--- Brief ---
Could you output every record below exactly, leaving out the pictures?

--- Data provided ---
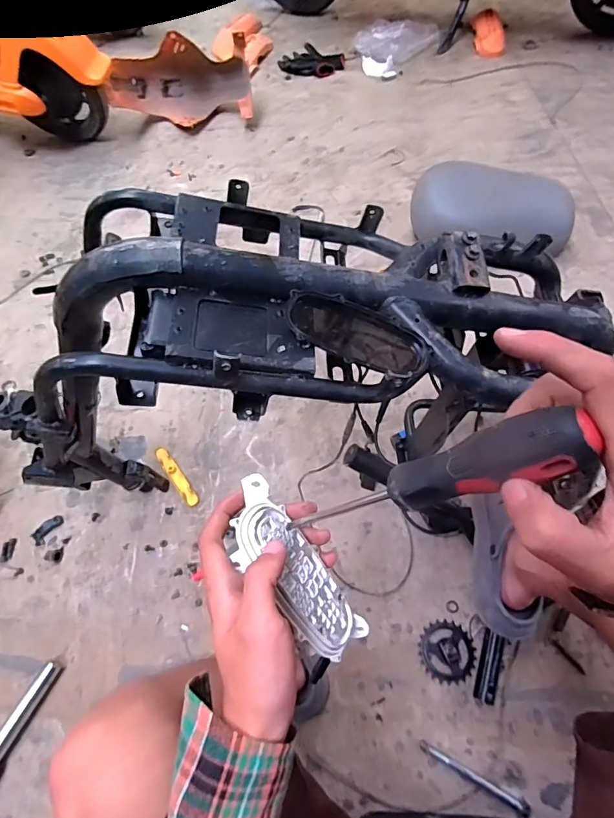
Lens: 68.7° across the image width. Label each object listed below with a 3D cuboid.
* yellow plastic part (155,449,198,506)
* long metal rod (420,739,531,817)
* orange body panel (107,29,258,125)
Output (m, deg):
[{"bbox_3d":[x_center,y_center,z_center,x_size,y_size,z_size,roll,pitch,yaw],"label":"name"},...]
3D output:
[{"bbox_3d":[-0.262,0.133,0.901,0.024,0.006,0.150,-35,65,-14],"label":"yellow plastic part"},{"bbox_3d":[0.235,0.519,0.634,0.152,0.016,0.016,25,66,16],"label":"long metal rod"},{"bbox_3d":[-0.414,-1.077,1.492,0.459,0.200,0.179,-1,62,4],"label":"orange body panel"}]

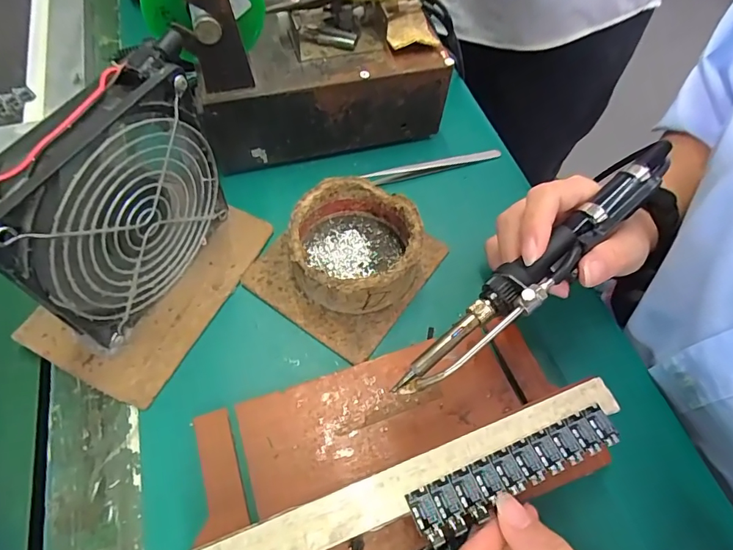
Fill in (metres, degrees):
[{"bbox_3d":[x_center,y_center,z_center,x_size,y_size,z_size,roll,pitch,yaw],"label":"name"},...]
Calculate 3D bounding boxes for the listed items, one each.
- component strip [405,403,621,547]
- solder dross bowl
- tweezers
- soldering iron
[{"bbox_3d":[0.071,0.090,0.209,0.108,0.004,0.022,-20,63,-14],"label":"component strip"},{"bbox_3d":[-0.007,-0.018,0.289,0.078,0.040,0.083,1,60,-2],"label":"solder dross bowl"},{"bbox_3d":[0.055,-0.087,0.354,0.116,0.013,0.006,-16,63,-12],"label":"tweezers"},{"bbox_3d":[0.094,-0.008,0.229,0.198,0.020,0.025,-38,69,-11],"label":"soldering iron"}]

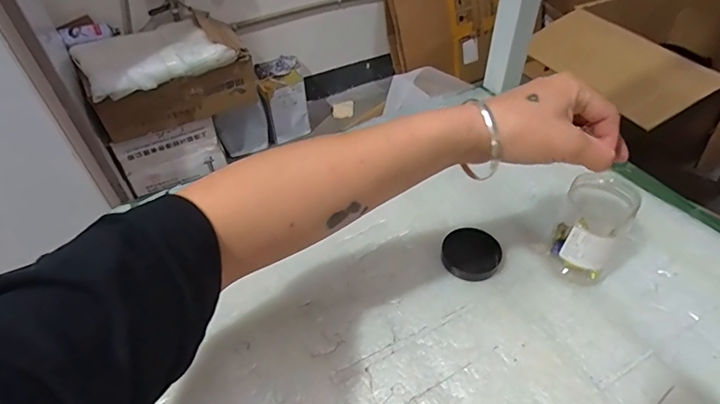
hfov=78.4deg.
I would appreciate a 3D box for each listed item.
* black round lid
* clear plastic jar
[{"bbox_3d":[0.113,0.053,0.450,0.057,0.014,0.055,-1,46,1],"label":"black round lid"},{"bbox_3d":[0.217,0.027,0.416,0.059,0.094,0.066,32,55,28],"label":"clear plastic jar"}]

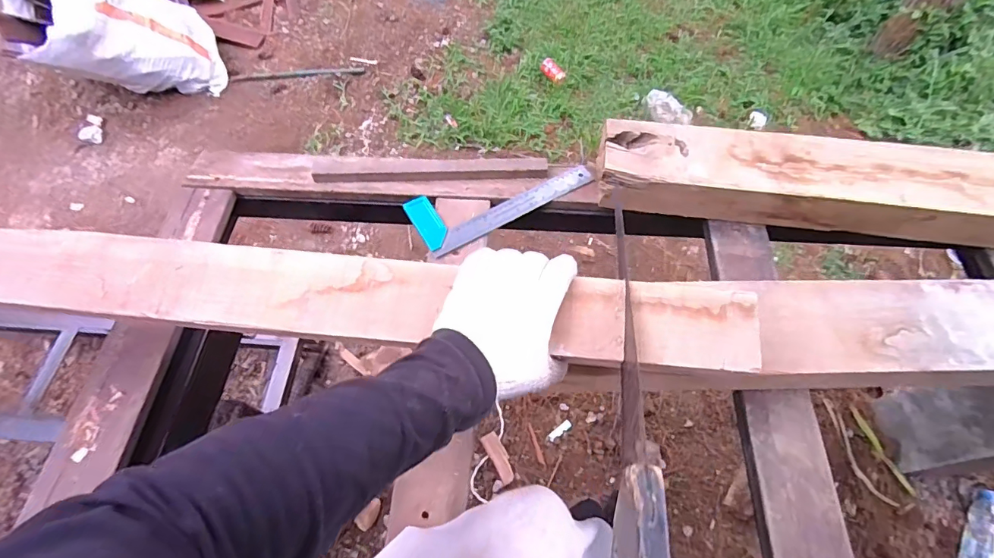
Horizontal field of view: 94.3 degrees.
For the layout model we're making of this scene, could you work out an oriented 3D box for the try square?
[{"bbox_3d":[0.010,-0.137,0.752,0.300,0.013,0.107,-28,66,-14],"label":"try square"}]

--- Result for this task ---
Lens: 68.7° across the image width. Label each object listed below with a 3D cuboid.
* yellow plastic part (155,449,198,506)
* long metal rod (420,739,531,817)
* orange body panel (107,29,258,125)
Output (m, deg):
[{"bbox_3d":[x_center,y_center,z_center,x_size,y_size,z_size,roll,pitch,yaw],"label":"name"},...]
3D output:
[{"bbox_3d":[-0.262,0.133,0.901,0.024,0.006,0.150,-35,65,-14],"label":"yellow plastic part"},{"bbox_3d":[0.235,0.519,0.634,0.152,0.016,0.016,25,66,16],"label":"long metal rod"},{"bbox_3d":[-0.414,-1.077,1.492,0.459,0.200,0.179,-1,62,4],"label":"orange body panel"}]

Fill in (metres, degrees):
[{"bbox_3d":[x_center,y_center,z_center,x_size,y_size,z_size,roll,pitch,yaw],"label":"name"},...]
Calculate 3D bounding boxes for the listed items, one each.
- component strip [405,403,621,547]
- solder dross bowl
- tweezers
- soldering iron
[{"bbox_3d":[0.071,0.090,0.209,0.108,0.004,0.022,-20,63,-14],"label":"component strip"},{"bbox_3d":[-0.007,-0.018,0.289,0.078,0.040,0.083,1,60,-2],"label":"solder dross bowl"},{"bbox_3d":[0.055,-0.087,0.354,0.116,0.013,0.006,-16,63,-12],"label":"tweezers"},{"bbox_3d":[0.094,-0.008,0.229,0.198,0.020,0.025,-38,69,-11],"label":"soldering iron"}]

hfov=78.4deg.
I would appreciate a 3D box for each listed item.
* black round lid
* clear plastic jar
[{"bbox_3d":[0.113,0.053,0.450,0.057,0.014,0.055,-1,46,1],"label":"black round lid"},{"bbox_3d":[0.217,0.027,0.416,0.059,0.094,0.066,32,55,28],"label":"clear plastic jar"}]

Horizontal field of view: 94.3 degrees.
For the layout model we're making of this scene, could you work out an oriented 3D box for the try square?
[{"bbox_3d":[0.010,-0.137,0.752,0.300,0.013,0.107,-28,66,-14],"label":"try square"}]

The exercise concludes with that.